State Sen. Barbara A. Hoffman, the powerful chairwoman of the Senate Budget and Taxation Committee, testified yesterday that she dutifully endorsed all the job candidates of a political ally, finding patronage posts for them as liquor board employees in Baltimore.
Hoffman, testifying in Baltimore City Circuit Court, said she never met the job candidates recommended by William J. Madonna Jr., a former state delegate. But, Hoffman said, she submitted their names anyway and they won the jobs.
She testified the second day of the trial of Madonna and Anthony J. Cianferano, the former chief inspector for the Baltimore City Liquor Board. The two are charged with bribery and running a 10-year conspiracy to thwart enforcement of state liquor laws. Prosecutors allege a key element of that conspiracy was controlling the appointment of liquor inspectors.
Hoffman, who described Cianferano and Madonna as "inseparable friends," acknowledged it was her recommendation that led to Cianferano's appointment as chief inspector.
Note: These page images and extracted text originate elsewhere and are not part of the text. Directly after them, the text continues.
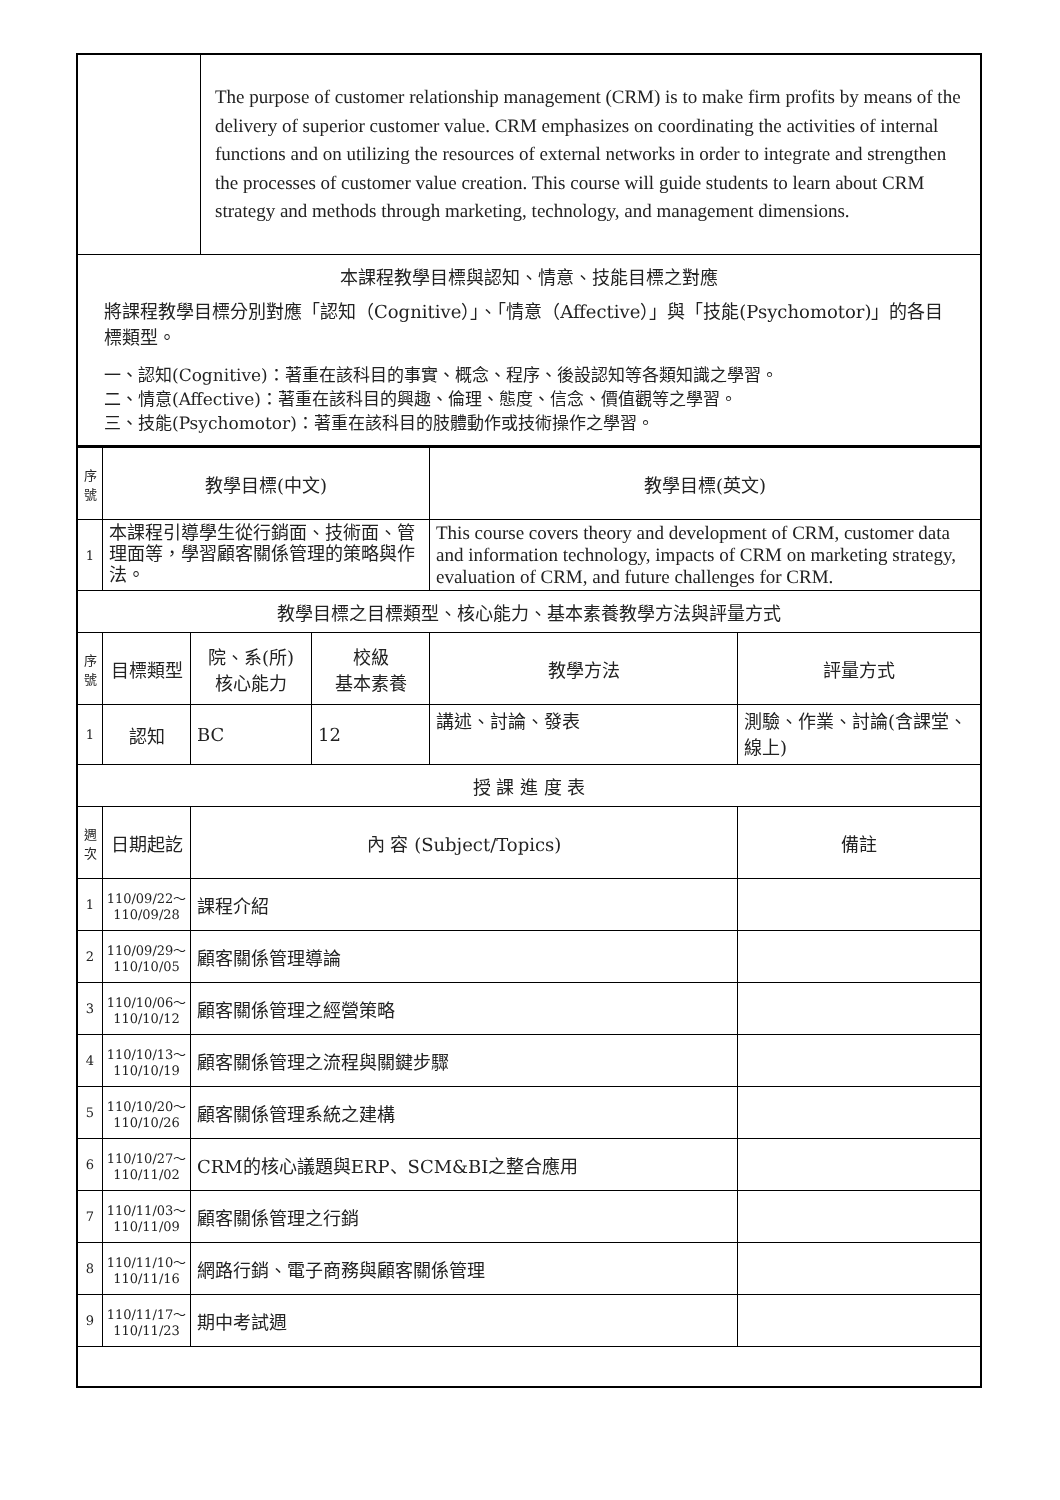| | The purpose of customer relationship management (CRM) is to make firm profits by means of the delivery of superior customer value. CRM emphasizes on coordinating the activities of internal functions and on utilizing the resources of external networks in order to integrate and strengthen the processes of customer value creation. This course will guide students to learn about CRM strategy and methods through marketing, technology, and management dimensions. |
| 本課程教學目標與認知、情意、技能目標之對應 將課程教學目標分別對應「認知（Cognitive）」、「情意（Affective）」與「技能(Psychomotor)」的各目標類型。 一、認知(Cognitive)：著重在該科目的事實、概念、程序、後設認知等各類知識之學習。 二、情意(Affective)：著重在該科目的興趣、倫理、態度、信念、價值觀等之學習。 三、技能(Psychomotor)：著重在該科目的肢體動作或技術操作之學習。 | |
| 序號 | 教學目標(中文) | | | 教學目標(英文) | |
| --- | --- | --- | --- | --- | --- |
| 1 | 本課程引導學生從行銷面、技術面、管理面等，學習顧客關係管理的策略與作法。 | | | This course covers theory and development of CRM, customer data and information technology, impacts of CRM on marketing strategy, evaluation of CRM, and future challenges for CRM. | |
| 教學目標之目標類型、核心能力、基本素養教學方法與評量方式 | | | | | |
| 序號 | 目標類型 | 院、系(所) 核心能力 | 校級 基本素養 | 教學方法 | 評量方式 |
| 1 | 認知 | BC | 12 | 講述、討論、發表 | 測驗、作業、討論(含課堂、線上) |
| 授 課 進 度 表 | | | | | |
| 週次 | 日期起訖 | 內 容 (Subject/Topics) | | | 備註 |
| 1 | 110/09/22～ 110/09/28 | 課程介紹 | | | |
| 2 | 110/09/29～ 110/10/05 | 顧客關係管理導論 | | | |
| 3 | 110/10/06～ 110/10/12 | 顧客關係管理之經營策略 | | | |
| 4 | 110/10/13～ 110/10/19 | 顧客關係管理之流程與關鍵步驟 | | | |
| 5 | 110/10/20～ 110/10/26 | 顧客關係管理系統之建構 | | | |
| 6 | 110/10/27～ 110/11/02 | CRM的核心議題與ERP、SCM&BI之整合應用 | | | |
| 7 | 110/11/03～ 110/11/09 | 顧客關係管理之行銷 | | | |
| 8 | 110/11/10～ 110/11/16 | 網路行銷、電子商務與顧客關係管理 | | | |
| 9 | 110/11/17～ 110/11/23 | 期中考試週 | | | |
She said she pushed, though unsuccessfully, to have Madonna appointed to the top job at the liquor board.
The senator said she agreed to let Madonna recommend people for the liquor board jobs in return for his help winning votes in her district.
The jobs, which Hoffman said nobody else wanted, were "a way for Billy to show he was more important" than his political rivals in Hampden.
In other testimony yesterday, the deputy executive secretary of the liquor board acknowledged that she and other employees were regular recipients of liquor and party platters provided by the owners of liquor licenses, their lawyers and liquor wholesalers.
Under questioning by Samuel Blibaum, Cianferano's lawyer, Jane Schroeder, the longtime deputy executive secretary, said that deli platters were often provided to the liquor board during the holiday season by the owners of licensed liquor establishments. She acknowledged she personally was the recipient of bottles of liquor provided periodically by an attorney representing liquor wholesalers and manufacturers.
Asked by Blibaum if the acceptance of such gifts would violate board regulations, Schroeder said, "Probably, under a strict interpretation."
Schroeder was questioned at length by Assistant State Prosecutor Thomas M. McDonough about the renewal of liquor licenses and the handling of enforcement actions involving a bar Madonna once owned on Greenmount Avenue.
Schroeder said she discovered on April 30, 1996, that six new licenses that hadn't been paid for were not in the office as was normal practice. After being contacted by Schroeder, Cianferano returned the licenses to the office. Liquor board records presented by McDonough showed five of the bars had ties to Madonna. One was due to be taken over by Cianferano's two brothers.
She said that the next day Cianferano and Madonna appeared together at the liquor board and Cianferano told her "the licenses were all taken care of." In fact, Schroeder said, the license for Madonna's bar was not paid for until two weeks later. The bar was fined later for not meeting the renewal deadline.
The deputy executive secretary was questioned about liquor board records of a meeting allegedly held at the liquor board office after an incident in which two patrons of Madonna's Greenmount Avenue bar got into a fight.
The records, Schroeder testified, showed that Madonna and Cianferano were present at the conference, but Madonna's signature acknowledging his attendance contained a misspelling. Madonna's lawyer, Gary S. Bernstein, conceded later that it appeared Cianferano had signed Madonna's name, albeit incorrectly.
Bernstein said that Madonna did not need to show up since the fight took place outside the bar and no liquor law violations occurred.
"Wouldn't a phone conference have been OK?" asked Bernstein.
"That was not the way the procedure was set up," Schroeder replied.
Bernstein and Blibaum used Schroeder's appearance to raise questions about another key prosecution witness, former liquor inspector Donald Harlow. Schroeder testified that records showed Harlow was referred to an employee assistance program, but then failed to show up for counseling appointments.